Modes of Speciation
With the 1859 publication of On the Origin of Species, Charles Darwin put forth the idea that all species have descended, with modification, from a common population of ancestors. All life on earth is therefore united by evolutionary history. This idea, which also is credited to Alfred Wallace, revolutionized scientific thought and is the cornerstone of modern evolutionary theory. However, what Darwin didn't fully understand, what he called the "mystery of mysteries," is how new species arise. We now know that there are many modes, mechanisms, and evolutionary forces that play a role in the formation of new species.

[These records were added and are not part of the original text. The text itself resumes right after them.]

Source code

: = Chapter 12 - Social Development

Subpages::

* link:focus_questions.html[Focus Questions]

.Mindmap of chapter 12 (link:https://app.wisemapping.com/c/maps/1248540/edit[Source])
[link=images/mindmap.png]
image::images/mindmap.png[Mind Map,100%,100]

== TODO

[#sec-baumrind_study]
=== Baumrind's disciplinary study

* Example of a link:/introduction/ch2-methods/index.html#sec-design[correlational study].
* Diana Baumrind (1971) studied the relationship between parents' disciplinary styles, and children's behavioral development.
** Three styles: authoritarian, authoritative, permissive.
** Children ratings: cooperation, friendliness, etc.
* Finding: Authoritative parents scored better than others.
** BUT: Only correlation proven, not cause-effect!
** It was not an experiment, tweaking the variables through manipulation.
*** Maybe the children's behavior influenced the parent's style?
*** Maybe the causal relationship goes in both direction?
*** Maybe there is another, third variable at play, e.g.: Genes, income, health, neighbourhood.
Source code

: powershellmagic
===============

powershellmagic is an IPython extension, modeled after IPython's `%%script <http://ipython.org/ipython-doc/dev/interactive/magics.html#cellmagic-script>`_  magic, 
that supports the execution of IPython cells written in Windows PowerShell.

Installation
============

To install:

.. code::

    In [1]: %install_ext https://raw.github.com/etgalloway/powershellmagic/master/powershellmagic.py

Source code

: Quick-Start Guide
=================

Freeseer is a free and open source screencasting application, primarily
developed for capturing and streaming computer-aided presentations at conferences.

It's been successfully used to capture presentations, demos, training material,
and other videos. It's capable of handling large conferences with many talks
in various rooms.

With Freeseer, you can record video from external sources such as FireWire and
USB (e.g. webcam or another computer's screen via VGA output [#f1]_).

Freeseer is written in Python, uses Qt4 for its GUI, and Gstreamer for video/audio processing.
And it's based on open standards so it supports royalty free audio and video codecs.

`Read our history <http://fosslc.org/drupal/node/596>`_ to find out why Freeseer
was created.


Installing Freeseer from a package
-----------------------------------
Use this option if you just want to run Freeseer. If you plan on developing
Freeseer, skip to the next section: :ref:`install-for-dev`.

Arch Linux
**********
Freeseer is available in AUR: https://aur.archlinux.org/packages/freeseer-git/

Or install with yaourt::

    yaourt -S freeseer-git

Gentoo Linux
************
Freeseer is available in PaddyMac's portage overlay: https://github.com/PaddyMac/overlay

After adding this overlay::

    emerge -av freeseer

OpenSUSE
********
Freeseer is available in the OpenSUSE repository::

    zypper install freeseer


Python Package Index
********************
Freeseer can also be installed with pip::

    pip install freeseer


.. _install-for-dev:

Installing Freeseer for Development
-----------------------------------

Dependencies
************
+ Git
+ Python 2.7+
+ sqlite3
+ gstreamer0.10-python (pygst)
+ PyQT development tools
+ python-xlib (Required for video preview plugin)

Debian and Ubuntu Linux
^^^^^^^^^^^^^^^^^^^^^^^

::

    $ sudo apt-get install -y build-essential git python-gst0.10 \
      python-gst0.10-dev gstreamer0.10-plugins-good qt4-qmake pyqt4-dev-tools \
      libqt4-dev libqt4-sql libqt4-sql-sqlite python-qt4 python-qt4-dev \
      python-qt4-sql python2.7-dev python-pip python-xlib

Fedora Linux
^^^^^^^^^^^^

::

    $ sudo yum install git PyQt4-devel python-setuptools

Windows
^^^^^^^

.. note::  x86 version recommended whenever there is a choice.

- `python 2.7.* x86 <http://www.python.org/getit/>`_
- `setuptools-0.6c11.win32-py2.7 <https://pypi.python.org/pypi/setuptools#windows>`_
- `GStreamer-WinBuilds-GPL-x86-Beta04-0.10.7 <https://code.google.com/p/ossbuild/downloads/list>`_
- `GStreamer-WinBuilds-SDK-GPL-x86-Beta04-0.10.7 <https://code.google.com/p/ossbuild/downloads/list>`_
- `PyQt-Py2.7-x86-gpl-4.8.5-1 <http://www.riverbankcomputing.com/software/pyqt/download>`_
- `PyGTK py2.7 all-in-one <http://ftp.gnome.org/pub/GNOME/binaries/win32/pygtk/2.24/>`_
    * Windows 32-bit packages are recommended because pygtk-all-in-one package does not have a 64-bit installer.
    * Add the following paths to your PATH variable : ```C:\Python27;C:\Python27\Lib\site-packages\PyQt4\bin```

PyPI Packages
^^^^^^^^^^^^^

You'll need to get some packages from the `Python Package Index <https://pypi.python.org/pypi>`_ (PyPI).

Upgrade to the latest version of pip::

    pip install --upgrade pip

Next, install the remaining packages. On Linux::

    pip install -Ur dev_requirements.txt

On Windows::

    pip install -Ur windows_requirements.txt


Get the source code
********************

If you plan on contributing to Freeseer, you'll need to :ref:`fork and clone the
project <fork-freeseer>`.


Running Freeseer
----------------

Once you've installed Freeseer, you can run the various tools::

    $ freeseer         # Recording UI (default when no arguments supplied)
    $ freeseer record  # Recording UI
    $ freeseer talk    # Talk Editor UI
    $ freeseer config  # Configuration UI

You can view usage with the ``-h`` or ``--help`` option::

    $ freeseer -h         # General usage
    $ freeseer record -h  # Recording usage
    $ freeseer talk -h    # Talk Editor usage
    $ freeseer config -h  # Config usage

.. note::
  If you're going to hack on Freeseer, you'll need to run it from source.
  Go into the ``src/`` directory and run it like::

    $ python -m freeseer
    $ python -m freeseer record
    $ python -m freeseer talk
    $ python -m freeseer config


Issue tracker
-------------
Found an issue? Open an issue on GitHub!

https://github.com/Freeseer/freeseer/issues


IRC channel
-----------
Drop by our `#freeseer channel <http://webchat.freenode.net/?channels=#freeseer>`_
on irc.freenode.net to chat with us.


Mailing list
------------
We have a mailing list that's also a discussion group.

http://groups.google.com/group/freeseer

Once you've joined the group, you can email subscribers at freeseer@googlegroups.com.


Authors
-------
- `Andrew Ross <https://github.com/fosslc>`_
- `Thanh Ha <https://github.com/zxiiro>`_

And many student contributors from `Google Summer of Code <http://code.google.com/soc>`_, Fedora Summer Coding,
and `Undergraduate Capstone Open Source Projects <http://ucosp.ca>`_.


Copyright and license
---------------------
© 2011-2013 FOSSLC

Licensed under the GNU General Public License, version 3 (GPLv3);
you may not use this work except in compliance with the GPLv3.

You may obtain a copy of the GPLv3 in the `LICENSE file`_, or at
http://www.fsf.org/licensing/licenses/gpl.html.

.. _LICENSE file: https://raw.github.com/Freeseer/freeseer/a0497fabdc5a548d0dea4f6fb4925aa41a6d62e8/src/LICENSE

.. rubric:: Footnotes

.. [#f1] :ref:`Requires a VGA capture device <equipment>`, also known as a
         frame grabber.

To understand speciation (the formation of new species) we must first have an idea of what species are. Many different definitions have been proposed; none of them are universally applicable and all of them are useful in particular contexts. At present, one of the most widely used definitions of species is based on the biological species concept. This definition is appropriate for our discussion of speciation because it not only defines species, but it also emphasizes the process by which species arise. The biological species concept states that "species are groups of interbreeding natural populations that are reproductively isolated from other such groups." Reproductive isolation refers to biological differences between two populations that impede or greatly reduce gene exchange between them. Most biologists recognize that some gene flow occurs between populations and do not require complete reproductive isolation in order to recognize a population as a distinct species. The study of speciation can therefore be thought of as the study of how a population evolves genetic distinctiveness and becomes reproductively separate from other populations.